Mom looked like she’d been crying and Dad looked like he might have barfed, but at least they were next to each other.
“Everything is going to be fine,” Mom said right away, and I could tell that they’d been rehearsing because of how quickly and surely she spoke.
“This was a blessing in disguise,” Dad continued, but from Mom’s glance at him, I saw that he had gone off-script and was improvising. Mom jumped back in.

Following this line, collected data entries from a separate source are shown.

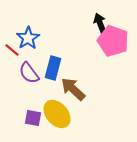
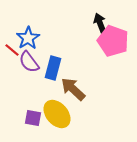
purple semicircle: moved 11 px up
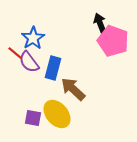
blue star: moved 5 px right
red line: moved 3 px right, 3 px down
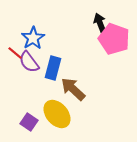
pink pentagon: moved 1 px right, 2 px up
purple square: moved 4 px left, 4 px down; rotated 24 degrees clockwise
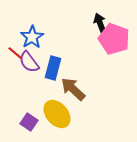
blue star: moved 1 px left, 1 px up
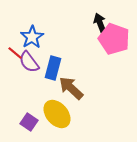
brown arrow: moved 2 px left, 1 px up
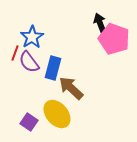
red line: rotated 70 degrees clockwise
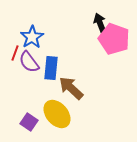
blue rectangle: moved 2 px left; rotated 10 degrees counterclockwise
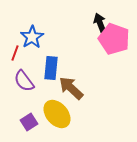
purple semicircle: moved 5 px left, 19 px down
purple square: rotated 24 degrees clockwise
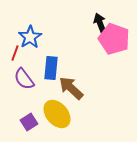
blue star: moved 2 px left
purple semicircle: moved 2 px up
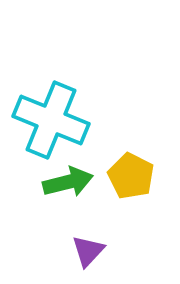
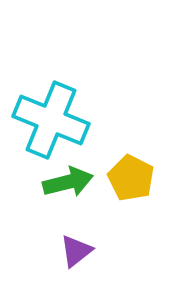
yellow pentagon: moved 2 px down
purple triangle: moved 12 px left; rotated 9 degrees clockwise
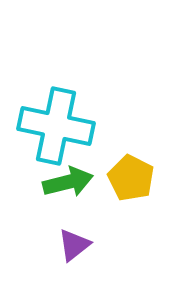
cyan cross: moved 5 px right, 6 px down; rotated 10 degrees counterclockwise
purple triangle: moved 2 px left, 6 px up
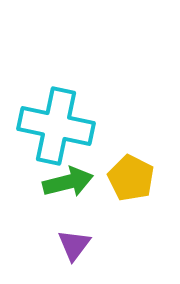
purple triangle: rotated 15 degrees counterclockwise
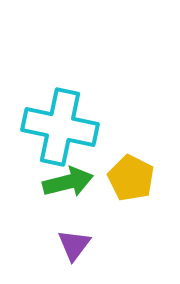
cyan cross: moved 4 px right, 1 px down
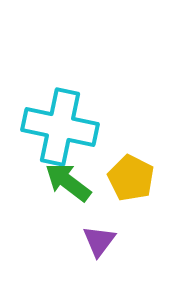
green arrow: rotated 129 degrees counterclockwise
purple triangle: moved 25 px right, 4 px up
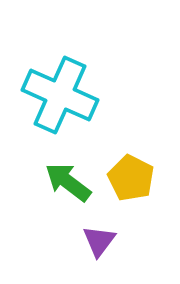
cyan cross: moved 32 px up; rotated 12 degrees clockwise
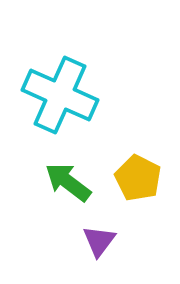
yellow pentagon: moved 7 px right
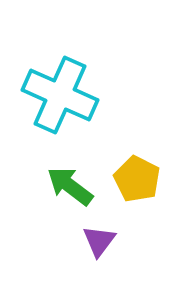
yellow pentagon: moved 1 px left, 1 px down
green arrow: moved 2 px right, 4 px down
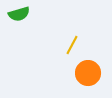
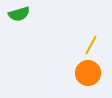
yellow line: moved 19 px right
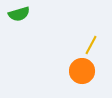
orange circle: moved 6 px left, 2 px up
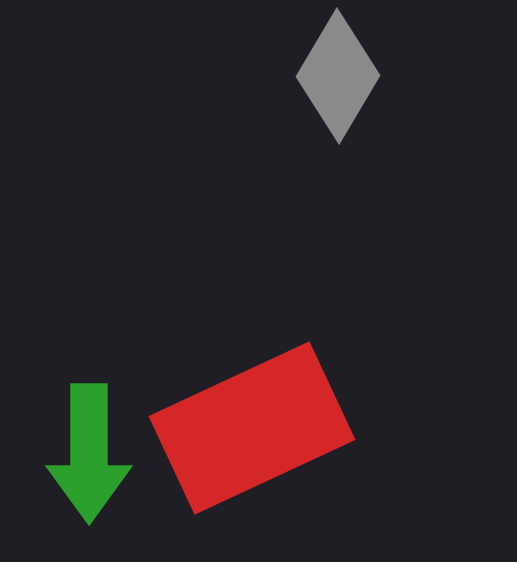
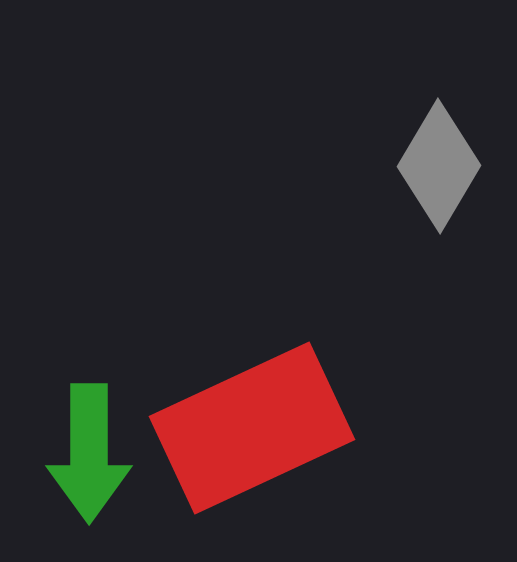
gray diamond: moved 101 px right, 90 px down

“We’re going to start seeing a marriage counselor and probably try some family therapy, too. It’s going to be a little weird for a while, but things will feel normal again pretty soon.”
Dad took it from there. “I’m going to try to transfer to another division where I won’t travel, and if that doesn’t work out, I’ll look for a job where I’m not gone all the time. But your mother and I believe that everything is going to be fine with us.”
I felt a flicker of hope. That quickly died with Dad’s next words.
“Now—Kevin. We got some calls from your school,” he said. “We really need to talk about that. Buzz called too. I couldn’t understand a word because she was talking faster than normal and that’s really saying something, but she’s upset with you. And Daniel and Sarah have an interesting story about how they came to forfeit their car keys. And your mother and I need to remind you that you do not ask one parent permission when the other has already made the decision.”
If life had a sound track—and sometimes I think that’s a great idea—those dunh dunh gavel sounds from that legal show would have sounded then. And if I’d been starting a band right that very minute and needed to give it a true-to-life name, it would be All Hell Raining Down on Kevin. Buket o’ Puke ’n Snot didn’t do the situation justice.